Ramy Baly, the first author and postdoctoral assistant of the paper, said: “If a website has previously published fake news, they are likely to publish it again.” “By automatically crawling the data of these websites, we hope Our system can help find out which sites might do this first.”

Of course, they are not the only institutions that try to combat fake news through artificial intelligence.

New Delhi-based startup MetaFact uses NLP algorithms to flag error messages and biases in news stories and social media posts; the SAAS platform AdVerify.ai launched a beta version last year that analyzes error messages, malware, and other problematic content. It can also cross-reference a regularly updated database of thousands of fake and legitimate news.

As mentioned in the previous article, Facebook was once immersed in the muddy of fake news, and has begun to try to use artificial intelligence tools to “identify false news” and recently acquired the London-based startup Bloomsbury AI to help it identify and eliminate fakes. news.

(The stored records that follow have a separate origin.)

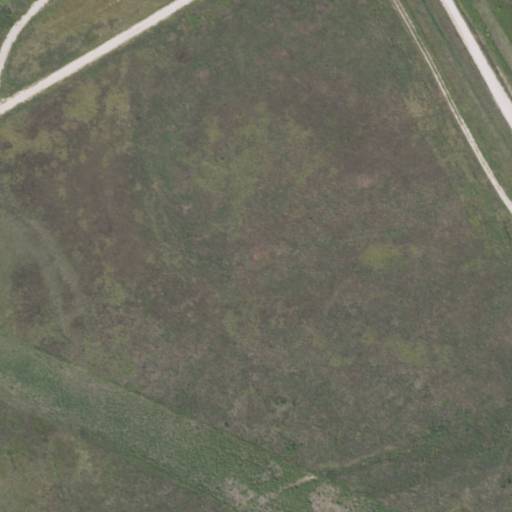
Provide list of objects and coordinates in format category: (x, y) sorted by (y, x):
road: (1, 48)
road: (91, 54)
road: (477, 60)
road: (452, 104)
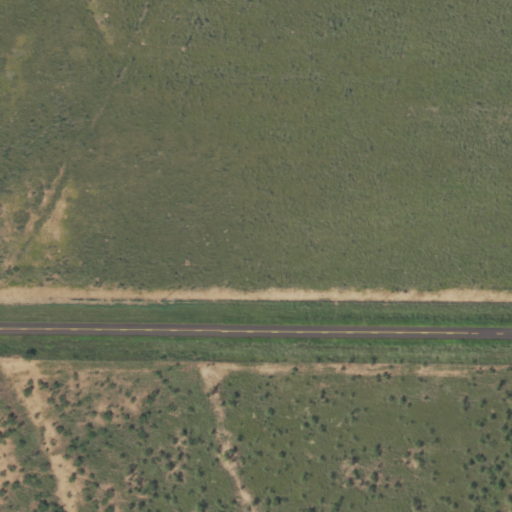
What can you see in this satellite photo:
road: (256, 330)
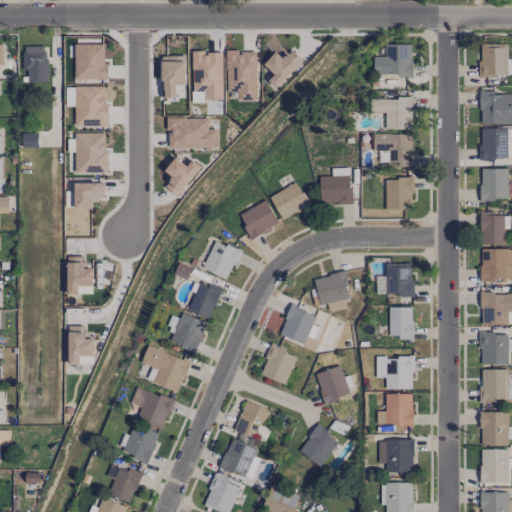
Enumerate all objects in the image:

Will fake news be eliminated?

However, some experts do not believe that artificial intelligence can do the job. Dean Pomerleau, a scientist at the Carnegie Mellon University Robotics Institute, said in an interview with foreign media the Verge that artificial intelligence lacks a subtle understanding of language and that understanding It is necessary to identify lies and false statements.

“Our initial goal was to create a system to answer ‘This is fake news, is it or not?'” he said, “but we quickly realized that machine learning is not up to the task.”

However, human fact checkers do not necessarily do better than AI. This year, Google suspended the “Fact Check” label, which was once in the Google News section, after conservative media also accused Google of showing bias against them.

However, no matter whether the solution to the final identification of fake news and personal bias is AI system or labor, or both, the day when the an fake news is completely eliminated will not come immediately.

According to consulting firm Gartner, by 2022, if the current trend remains the same, most people in developed countries will see more false information than real information.